Every event is exhaustively typed via AgentfootprintEvent (a discriminated union); your IDE autocompletes the payload shape based on the event name. No string-parsing logs. No “I think this means the tool was called.”

For aggregations the built-ins don’t cover, write your own. A recorder is just an object with on* methods matching the event names:

const myRecorder = {
id: 'my-recorder',
onContextInjected: (e) => {
// e.payload is fully typed — { source, slot, role?, content?, ... }
},
onAgentTurnEnd: (e) => {
// e.payload — { iterationCount, totalInputTokens, totalOutputTokens, ... }
},
};
runner.attach(myRecorder);

The recorder discovers handler methods via runtime method-shape detection — implement only the events you care about; ignore the rest.

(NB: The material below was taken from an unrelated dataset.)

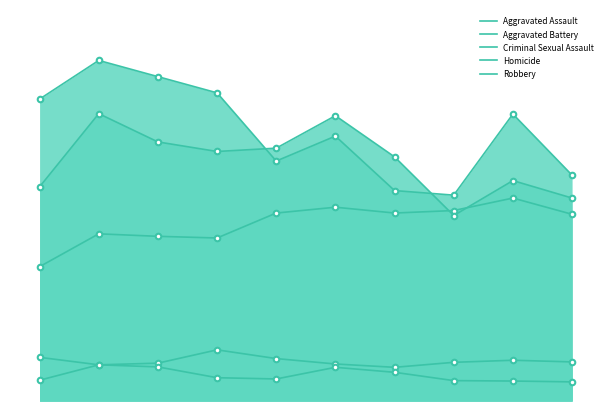

How many lines are shown in the chart?

5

otelObservability ships in agentfootprint/observability-providers. It maps agentfootprint events onto OTel spans + attributes via your own @opentelemetry/api tracer. Pair with @opentelemetry/sdk-node and your favorite exporter (Jaeger, Tempo, Datadog OTel collector, etc.):

import { otelObservability } from 'agentfootprint/observability-providers';
import { trace } from '@opentelemetry/api';
const stop = agent.enable.observability({
strategy: otelObservability({
tracer: trace.getTracer('my-agent', '1.0.0'),
}),
detach: { driver: microtaskBatchDriver, mode: 'forget' },
});
  • Don’t log every event — 57+ typed events × N iterations × M agents = your log infra hates you. Filter to the domains you actually need.
  • Don’t subscribe in a hot looprunner.on(...) returns an unsubscribe; call it on shutdown. Forgotten subscriptions leak listeners across runs.
  • Don’t use getNarrative() as a log sink — it’s structured trace data, not log lines. Pass the entries to a real log/trace backend if you need to ship them.